Pirlo, meanwhile, had disappeared.
"Profiting from the manhunt underway and the fact that the attention on him had relaxed for a moment in all that chaos, [Guardiola] invited me to his office."
A "007 in flip-flops" was waiting for Pirlo as he left the dressing room at the Camp Nou. It was Pep's assistant Manuel Estiarte who "in his previous sporting life had been the greatest water polo player of all time, the second man in practice to walk on water.
"'Andrea, come with me,' [Estiarte said], The mister wants to meet you'.
"Without a [water polo cap] on his head," Pirlo japes, "I found it hard to recognise him. Anyway, I looked at him and could smell the scent of chlorine. 'Ok, vamos.'"
They entered Pep's office. There was red wine on the table, a good start for Pirlo who, when he's not playing PlayStation or football, runs his own vineyard, which produces 15-20,000 bottles a year. Guardiola thanked him for agreeing to see him in perfect Italian. The pair had nearly played together at Brescia. Pirlo had been recalled on loan by Inter so they could sell him to Milan just as Pep had joined from Barcelona in the summer of 2001.
"After a couple of minutes, he'd already got to the point," Pirlo recalls. "As a footballer he had imposed the play. As a coach he had learned to attack. 'We're very strong,' [Guardiola said], 'I couldn't ask for better, but you would be the cherry [on top]. We're looking for a midfielder to alternate with Xavi, Iniesta and Busquets, and that midfielder is you.'"
The meeting lasted for about a half-hour. Guardiola did nearly all of the talking. He revealed Barcelona had already spoken to Milan about the prospect of taking him and that they'd said 'no', but he would try again. For the most part Pirlo sat in stunned silence, nodding occasionally. Many things crossed his mind, but one stood out. "I immediately thought about Sandrino.

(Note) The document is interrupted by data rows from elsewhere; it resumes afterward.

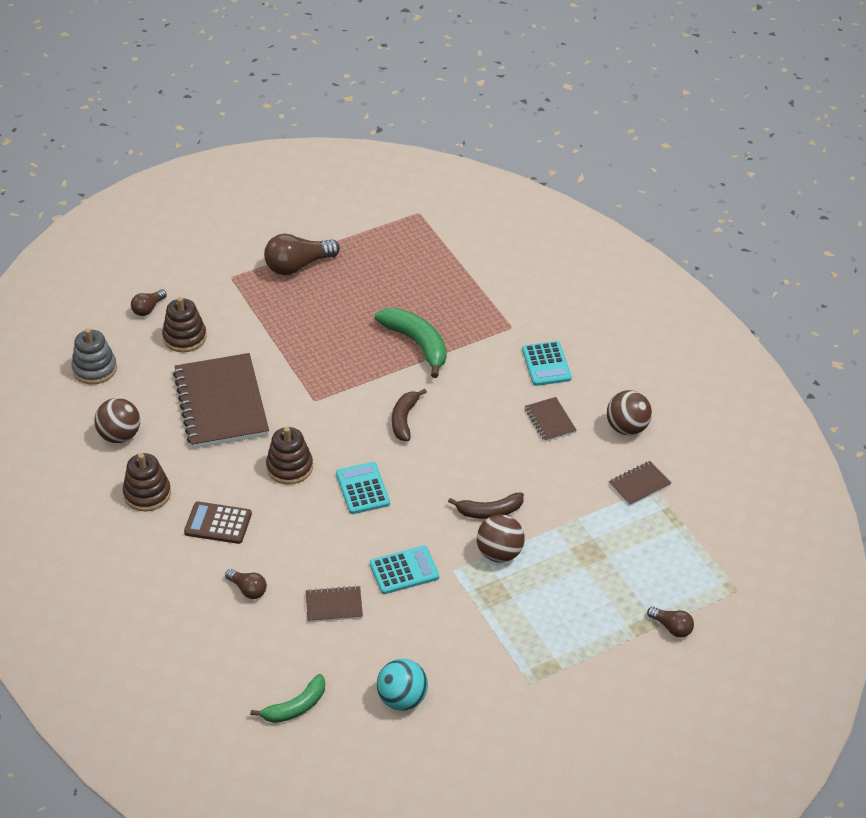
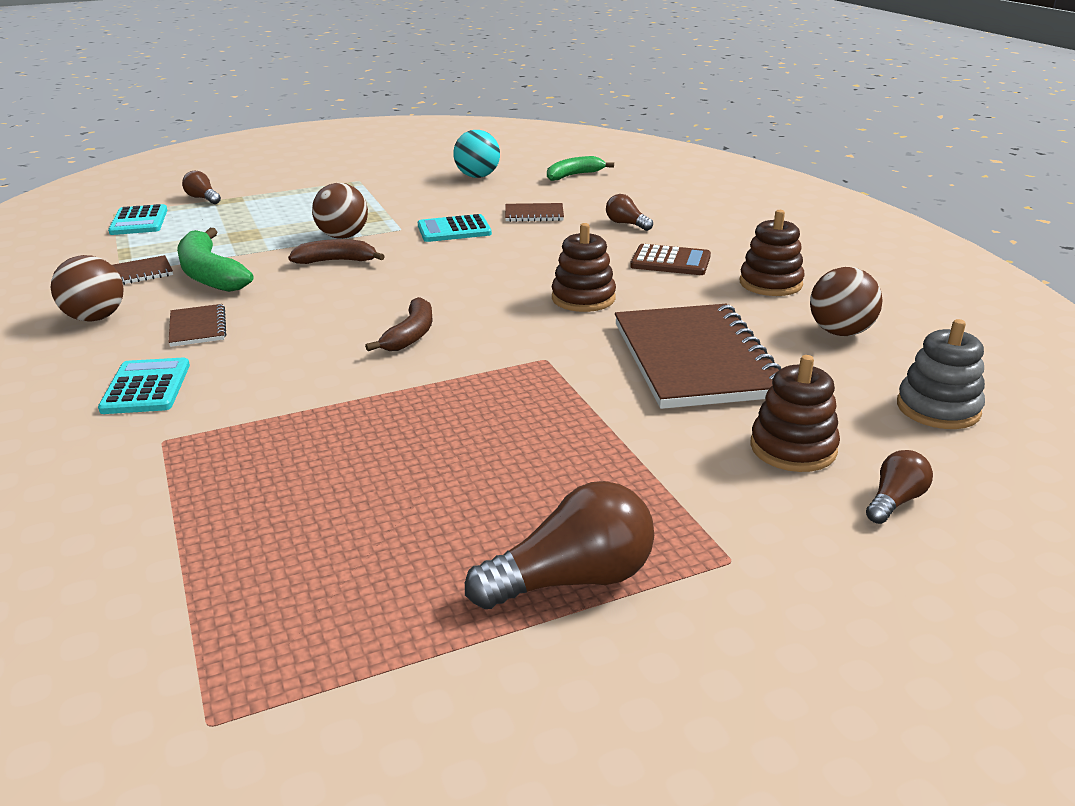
camera: 175 degrees left, 15 degrees down
(362, 489) = (487, 280): turquoise calculator -> turquoise calculator (139, 221)
(417, 344) = (351, 422): green banana -> green banana (210, 274)

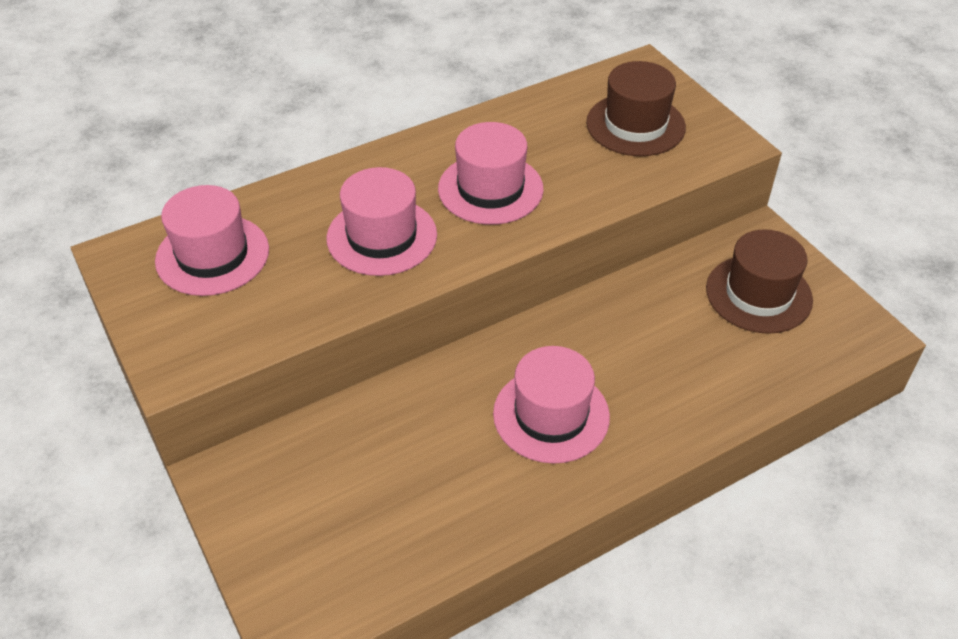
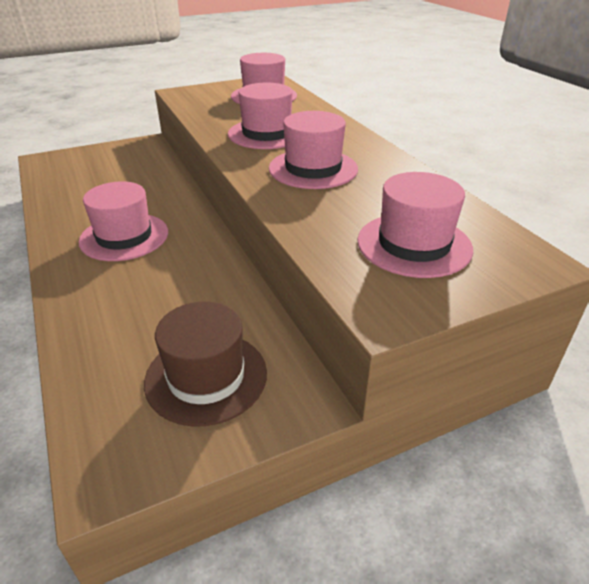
camera: 95 degrees right, 10 degrees down
(635, 125) = (414, 244): brown hat -> pink hat

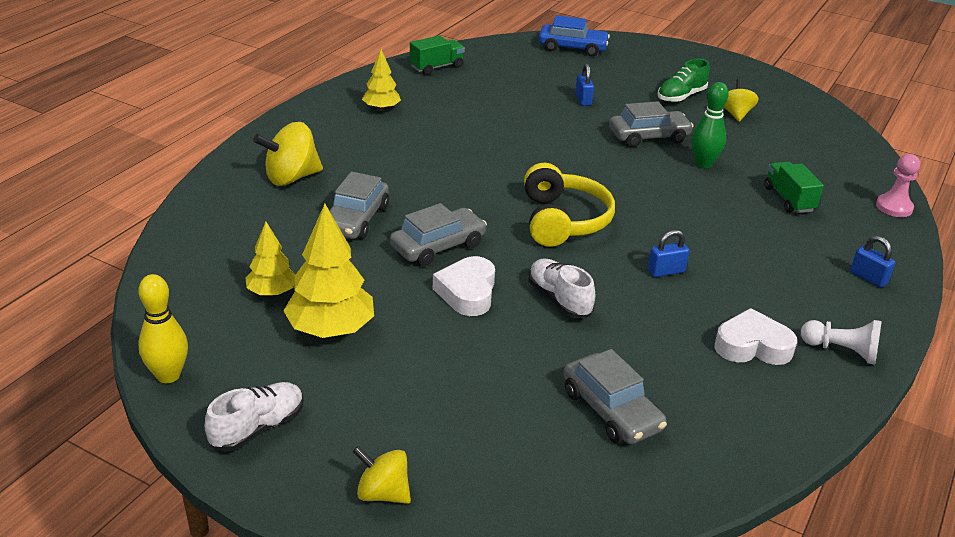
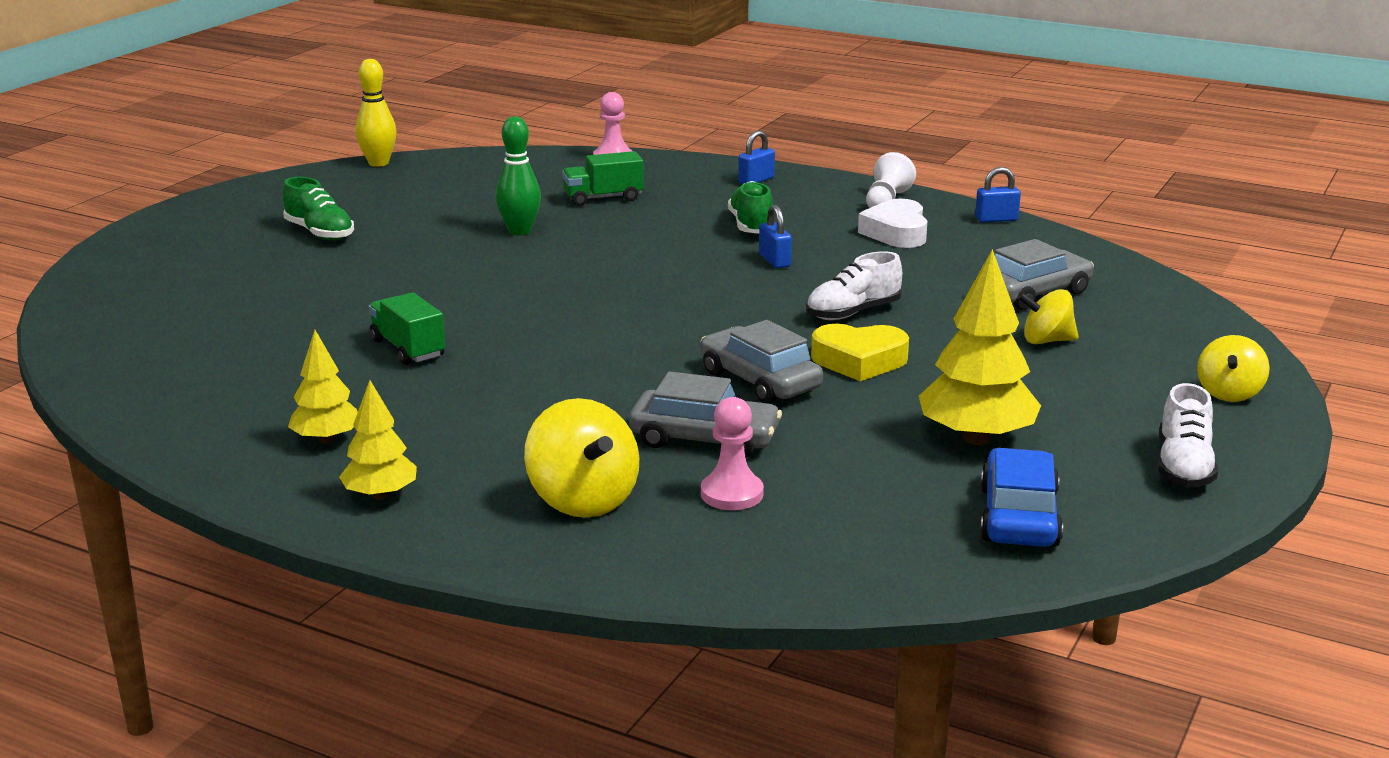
camera: 90 degrees left, 10 degrees down
(168, 375) = (1130, 538): yellow bowling pin -> yellow bowling pin (378, 163)
(257, 428) = (1183, 467): white shoe -> white shoe turned 120 degrees counterclockwise
(272, 292) = (913, 485): yellow tree -> yellow tree (380, 495)
(283, 224) = (732, 494): none -> pink pawn
(436, 67) = (159, 399): green truck -> green truck (408, 348)
(467, 292) = (859, 361): white heart -> yellow heart
(563, 220) = (676, 308): yellow headphones -> none
(572, 48) = (115, 294): blue car -> blue car (1019, 517)
(583, 100) = (319, 291): blue padlock -> blue padlock (996, 219)
(648, 137) = (443, 256): grey car -> none
(735, 114) = (380, 207): yellow spinning top -> yellow spinning top (1046, 341)
(747, 266) = (751, 225): none -> green shoe

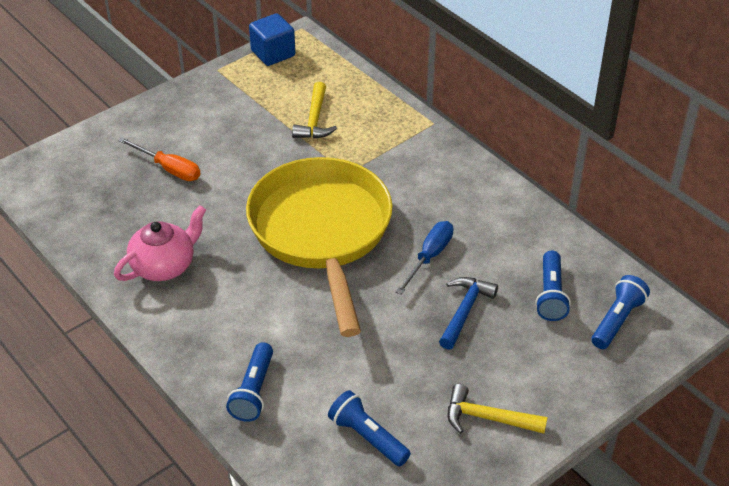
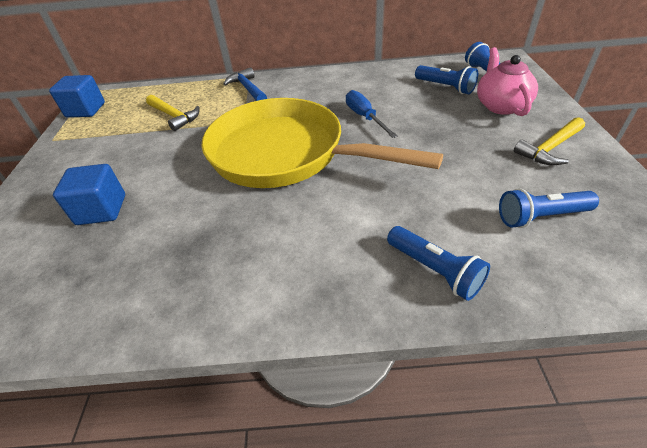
camera: 50 degrees left, 0 degrees up
(164, 266) = (208, 266): pink teapot -> pink teapot (501, 106)
(169, 169) = (101, 210): orange screwdriver -> blue cube
(464, 311) = (431, 121): blue hammer -> blue hammer (248, 89)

He would die with envy when I told him about it.
"Like Real Madrid, more than Real Madrid, I would have gone walking on all fours to Barcelona," Pirlo admits. "At that moment they were the best team in the world, must I add anything else?"
He describes their play as "a kind of Rolex with the battery of a Swatch" for its refinement and how they keep going.
As the time for Pirlo to go approached, Guardiola told him that they'd be in touch. He wished him a safe trip back to Milan and hoped it wouldn't be for long. "I left his office dazed," Pirlo reflects.
Almost the last player to get on the bus, he spent the journey to the airport with his nose up against the window while his teammates and those outside chattered about Ibra.
"We were travelling in opposite directions. The world knew about him, [but] about me, no."
Negotiations went on for a little while longer, Pirlo says, but Milan weren't prepared to let him go, at least not then, as they would a year later after Massimiliano Allegri had made it clear that he'd have to adapt to a new position on the left of midfield if he wished to stay. Pirlo didn't and so he joined Juventus, becoming the conductor of an orchestra that took the Scudetto off Milan and is on the brink of winning back-to-back titles.
I guess the question to ask after reading that chapter of his biography is one historians love to pose, and that's 'what if'?
In a parallel universe, had Guardiola gotten his wish, then Pirlo might have been playing for Barcelona, albeit under Tito Vilanova, in Wednesday night's Champions League semifinal second leg. He might, although it seems unlikely even if Pep were still to retain an interest and Juventus were prepared to sell [which one safely assumes, they're not], play for Bayern in the future, a highly doubtful scenario, admittedly, given his age, how much he likes Turin and the small matter that they have Bastian Schweinsteiger and happened to spend €40m on Javi Martinez last summer.
In football history, it's yet another illustrious case of sliding doors. Pep managed to get Goetze, it's true, but when he reflects on his coaching career, one assumes that he'll remember Pirlo, at least according to the story in the playmaker's biography, as the one that got away.